In a recent interview on the BBC World Service programme Science in Action Professor Zhengming Chen explained how the seed of an idea grew into one of the world’s largest prospective studies.
In the early 1990s Professor Chen started thinking about the potential for a project that was to become the China Kadoorie Biobank (CKB), a collaboration between the University of Oxford, Peking University and the Chinese Academy of Medical Sciences. At that time the technology for massive scale analyses did not exist but he believed that in the future it would be possible to cheaply screen blood samples for factors that might be linked to disease.
In 2004, about a year after the first human genome was sequenced, the China Kadoorie Biobank received funding to start collecting blood samples from over half a million people in ten regions of China.

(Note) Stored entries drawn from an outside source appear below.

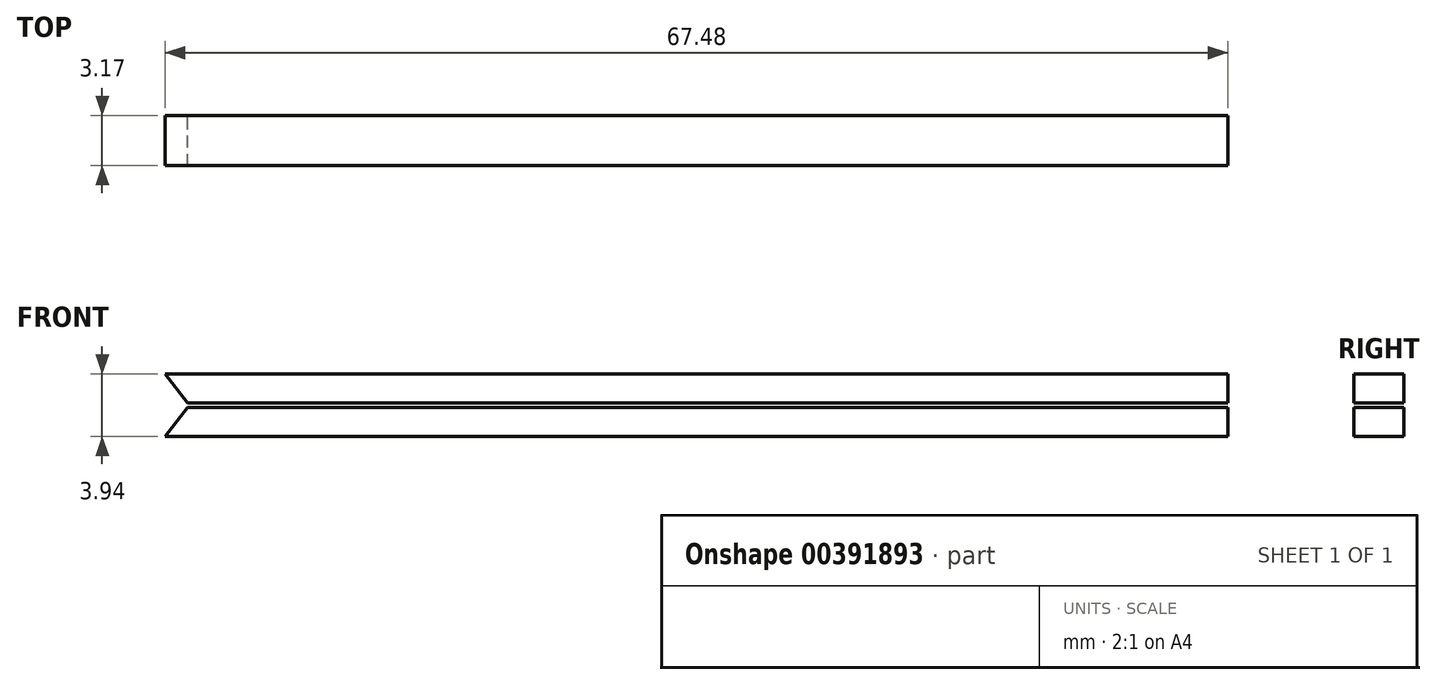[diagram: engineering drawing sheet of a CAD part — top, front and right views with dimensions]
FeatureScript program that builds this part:
annotation { "Feature Type Name" : "Feature", "Feature Type Description" : "" }
export const myFeature = defineFeature(function(context is Context, id is Id, definition is map)
    precondition{}
    {
        {
            var Q0;
            Q0=qCreatedBy(makeId("Front.planeOp"),FACE);
            var sketch = newSketch(context, id + "F0", { "sketchPlane" : qUnion([Q0])});
            skLineSegment(sketch, "E0", {"start": v(-13.67, -0.14) * mm, "end": v(-41.02, -0.14) * mm});
            skLineSegment(sketch, "E1", {"start": v(-41.02, -0.14) * mm, "end": v(-52.85, -0.14) * mm});
            skLineSegment(sketch, "E2", {"start": v(13.22, -0.14) * mm, "end": v(13.22, -1.97) * mm});
            skLineSegment(sketch, "E3", {"start": v(-13.67, -0.14) * mm, "end": v(-6.12, -0.14) * mm});
            skLineSegment(sketch, "E4", {"start": v(-6.12, -0.14) * mm, "end": v(13.22, -0.14) * mm});
            skLineSegment(sketch, "E5", {"start": v(-54.26, -1.97) * mm, "end": v(13.22, -1.97) * mm});
            skLineSegment(sketch, "E6", {"start": v(-52.85, -0.14) * mm, "end": v(-54.26, -1.97) * mm});
            skLineSegment(sketch, "E7.MirrorCS", {"start": v(-54.26, 1.97) * mm, "end": v(13.22, 1.97) * mm});
            skLineSegment(sketch, "E8.MirrorCS", {"start": v(-13.67, 0.14) * mm, "end": v(-41.02, 0.14) * mm});
            skLineSegment(sketch, "E9.MirrorCS", {"start": v(-13.67, 0.14) * mm, "end": v(-6.12, 0.14) * mm});
            skLineSegment(sketch, "E10.MirrorCS", {"start": v(-6.12, 0.14) * mm, "end": v(13.22, 0.14) * mm});
            skLineSegment(sketch, "E11.MirrorCS", {"start": v(13.22, 0.14) * mm, "end": v(13.22, 1.97) * mm});
            skLineSegment(sketch, "E12.MirrorCS", {"start": v(-52.85, 0.14) * mm, "end": v(-54.26, 1.97) * mm});
            skLineSegment(sketch, "E13.MirrorCS", {"start": v(-41.02, 0.14) * mm, "end": v(-52.85, 0.14) * mm});
            skSolve(sketch);
        }
        {
            var Q0;
            Q0=makeQuery(id+"F0.imprint","IMPRINT",FACE,{"disambiguationData":[TD([[makeQuery(id+"F0.imprint","IMPRINT",EDGE,{"derivedFrom":sQuery(id+"F0.wireOp",EDGE,"142a585d-a8d3-46f1-b98a-f50f8a6d9a05")}),1.0]])]});
            var Q1;
            Q1=makeQuery(id+"F0.imprint","IMPRINT",FACE,{"disambiguationData":[TD([[makeQuery(id+"F0.imprint","IMPRINT",EDGE,{"derivedFrom":sQuery(id+"F0.wireOp",EDGE,"E0")}),1.0]])]});
            var Q2;
            Q2=makeQuery(id+"F0.imprint","IMPRINT",FACE,{"disambiguationData":[TD([[makeQuery(id+"F0.imprint","IMPRINT",EDGE,{"derivedFrom":sQuery(id+"F0.wireOp",EDGE,"E7.MirrorCS")}),-1.0]])]});
            extrude(context, id + "F1", {"entities" : qUnion([Q0, Q1, Q2]), "depth" : 3.17 * mm});
        }
    });
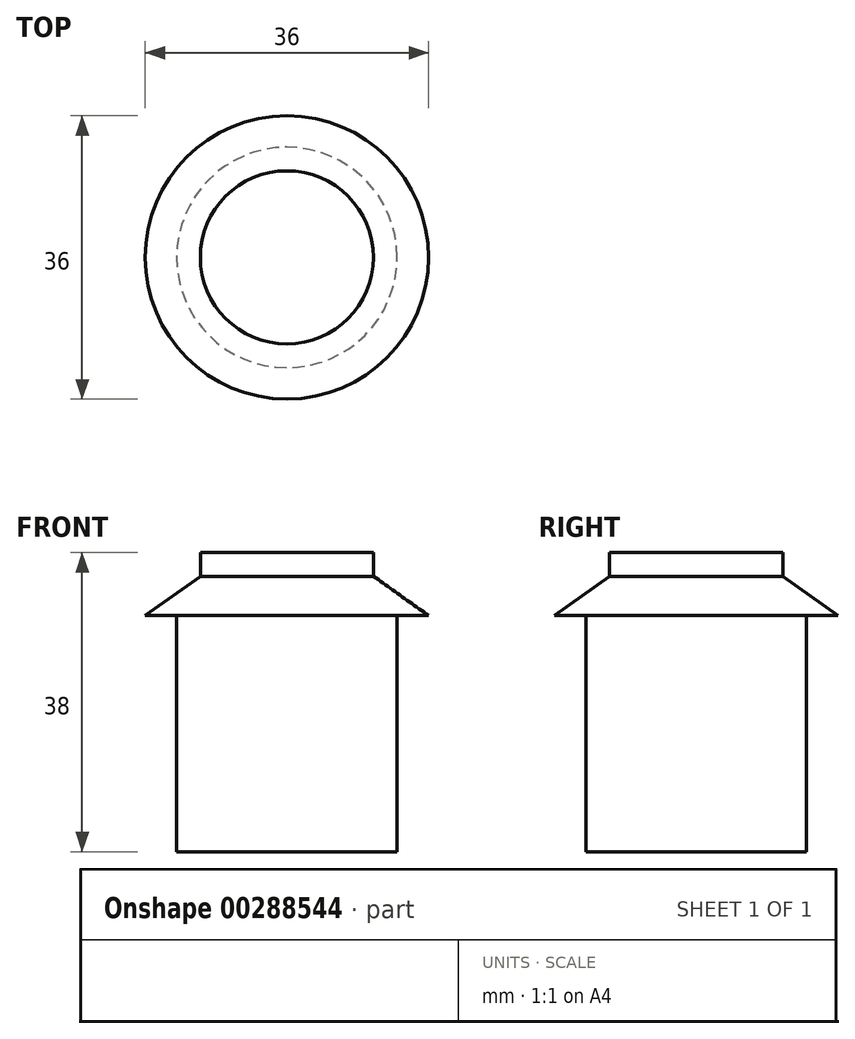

Samples were put into long-term storage and now, nearly 20 years later, the technology is available to analyse tiny samples of blood for thousands of proteins and metabolites.
The millions of stored blood samples are bar-coded and linked to other data collected from the study participants including genetic data and information on lifestyle factors and health conditions. Professor Chen and colleagues from the NDPH Wolfson Laboratories described how this unique resource provides opportunities for endless research. Professor Chen predicted that over the next five to ten years the CKB will generate a huge amount of information that will enable a better understanding of the prevention and treatment of many diseases.